Excerpted data START

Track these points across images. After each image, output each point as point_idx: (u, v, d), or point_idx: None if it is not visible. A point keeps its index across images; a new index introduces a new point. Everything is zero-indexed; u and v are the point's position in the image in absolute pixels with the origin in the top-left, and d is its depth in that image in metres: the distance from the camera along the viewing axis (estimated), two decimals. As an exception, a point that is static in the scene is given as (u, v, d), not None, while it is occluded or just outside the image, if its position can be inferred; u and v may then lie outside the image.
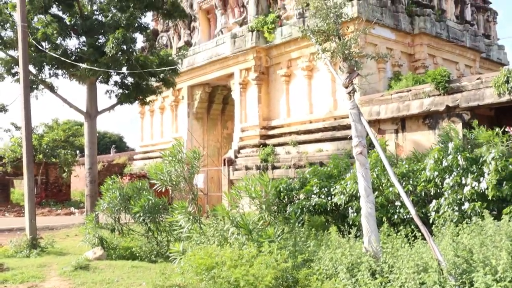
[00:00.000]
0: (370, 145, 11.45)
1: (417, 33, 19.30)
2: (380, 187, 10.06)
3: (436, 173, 8.99)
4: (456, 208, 8.39)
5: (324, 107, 18.71)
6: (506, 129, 9.43)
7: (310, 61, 18.90)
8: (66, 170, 31.34)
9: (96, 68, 16.96)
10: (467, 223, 7.62)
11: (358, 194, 8.42)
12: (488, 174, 8.15)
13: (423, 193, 9.44)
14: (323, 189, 11.46)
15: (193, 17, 25.20)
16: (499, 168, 7.97)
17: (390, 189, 9.76)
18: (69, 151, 31.19)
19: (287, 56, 20.00)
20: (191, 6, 25.04)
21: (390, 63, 18.54)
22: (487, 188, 8.02)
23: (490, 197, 7.96)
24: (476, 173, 8.41)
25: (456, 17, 22.45)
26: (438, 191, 9.07)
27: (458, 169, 8.56)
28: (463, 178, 8.46)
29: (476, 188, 8.18)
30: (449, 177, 8.69)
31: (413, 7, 19.84)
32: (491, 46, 25.03)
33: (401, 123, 15.90)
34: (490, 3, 26.33)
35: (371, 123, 16.24)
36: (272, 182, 10.08)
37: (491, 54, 24.80)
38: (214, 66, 22.77)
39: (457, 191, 8.44)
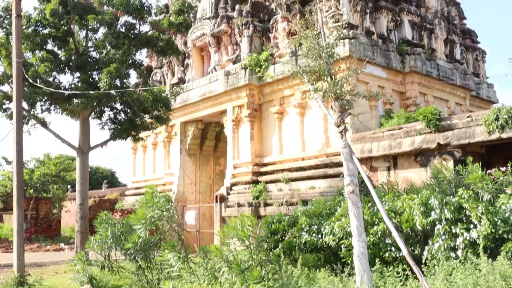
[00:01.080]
0: (362, 183, 11.46)
1: (408, 71, 19.58)
2: (368, 225, 10.01)
3: (425, 220, 8.97)
4: (451, 253, 8.35)
5: (316, 144, 18.78)
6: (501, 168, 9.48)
7: (303, 98, 19.06)
8: (57, 205, 31.07)
9: (89, 108, 17.00)
10: (460, 261, 7.58)
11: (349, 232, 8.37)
12: (479, 221, 8.15)
13: (409, 230, 9.36)
14: (313, 227, 11.40)
15: (187, 54, 25.47)
16: (490, 221, 7.98)
17: (375, 228, 9.70)
18: (60, 186, 30.99)
19: (280, 94, 20.17)
20: (185, 43, 25.33)
21: (381, 101, 18.73)
22: (478, 238, 8.01)
23: (481, 246, 7.93)
24: (465, 222, 8.42)
25: (446, 56, 22.81)
26: (427, 228, 9.02)
27: (446, 220, 8.55)
28: (452, 227, 8.46)
29: (468, 238, 8.16)
30: (439, 224, 8.66)
31: (403, 46, 20.17)
32: (481, 84, 25.38)
33: (393, 160, 15.96)
34: (479, 42, 26.79)
35: (363, 160, 16.30)
36: (264, 218, 10.03)
37: (481, 92, 25.12)
38: (207, 102, 22.90)
39: (449, 239, 8.42)
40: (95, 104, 17.20)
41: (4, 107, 18.23)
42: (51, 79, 18.05)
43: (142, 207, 11.69)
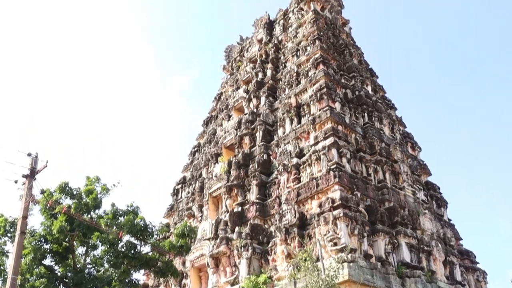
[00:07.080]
0: None
1: (409, 295, 19.26)
2: None
3: None
4: None
5: None
6: None
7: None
8: None
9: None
10: None
11: None
12: None
13: None
14: None
15: (184, 274, 25.22)
16: None
17: None
18: None
19: (280, 316, 19.51)
20: (183, 263, 25.26)
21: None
22: None
23: None
24: None
25: (447, 278, 22.58)
26: None
27: None
28: None
29: None
30: None
31: (403, 268, 20.13)
32: (487, 306, 24.71)
33: None
34: (478, 262, 26.74)
35: None
36: None
37: (489, 313, 24.33)
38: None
39: None
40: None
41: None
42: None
43: None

Excerpted data END

### [What needs to be done]
Every line above from the line with "[00:01.080]" to the line with "43: (142, 207, 11.69)", inclusive, must be returned exactly; no other line belongs in the reply.

### [Worked solution]
[00:01.080]
0: (362, 183, 11.46)
1: (408, 71, 19.58)
2: (368, 225, 10.01)
3: (425, 220, 8.97)
4: (451, 253, 8.35)
5: (316, 144, 18.78)
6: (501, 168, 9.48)
7: (303, 98, 19.06)
8: (57, 205, 31.07)
9: (89, 108, 17.00)
10: (460, 261, 7.58)
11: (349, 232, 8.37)
12: (479, 221, 8.15)
13: (409, 230, 9.36)
14: (313, 227, 11.40)
15: (187, 54, 25.47)
16: (490, 221, 7.98)
17: (375, 228, 9.70)
18: (60, 186, 30.99)
19: (280, 94, 20.17)
20: (185, 43, 25.33)
21: (381, 101, 18.73)
22: (478, 238, 8.01)
23: (481, 246, 7.93)
24: (465, 222, 8.42)
25: (446, 56, 22.81)
26: (427, 228, 9.02)
27: (446, 220, 8.55)
28: (452, 227, 8.46)
29: (468, 238, 8.16)
30: (439, 224, 8.66)
31: (403, 46, 20.17)
32: (481, 84, 25.38)
33: (393, 160, 15.96)
34: (479, 42, 26.79)
35: (363, 160, 16.30)
36: (264, 218, 10.03)
37: (481, 92, 25.12)
38: (207, 102, 22.90)
39: (449, 239, 8.42)
40: (95, 104, 17.20)
41: (4, 107, 18.23)
42: (51, 79, 18.05)
43: (142, 207, 11.69)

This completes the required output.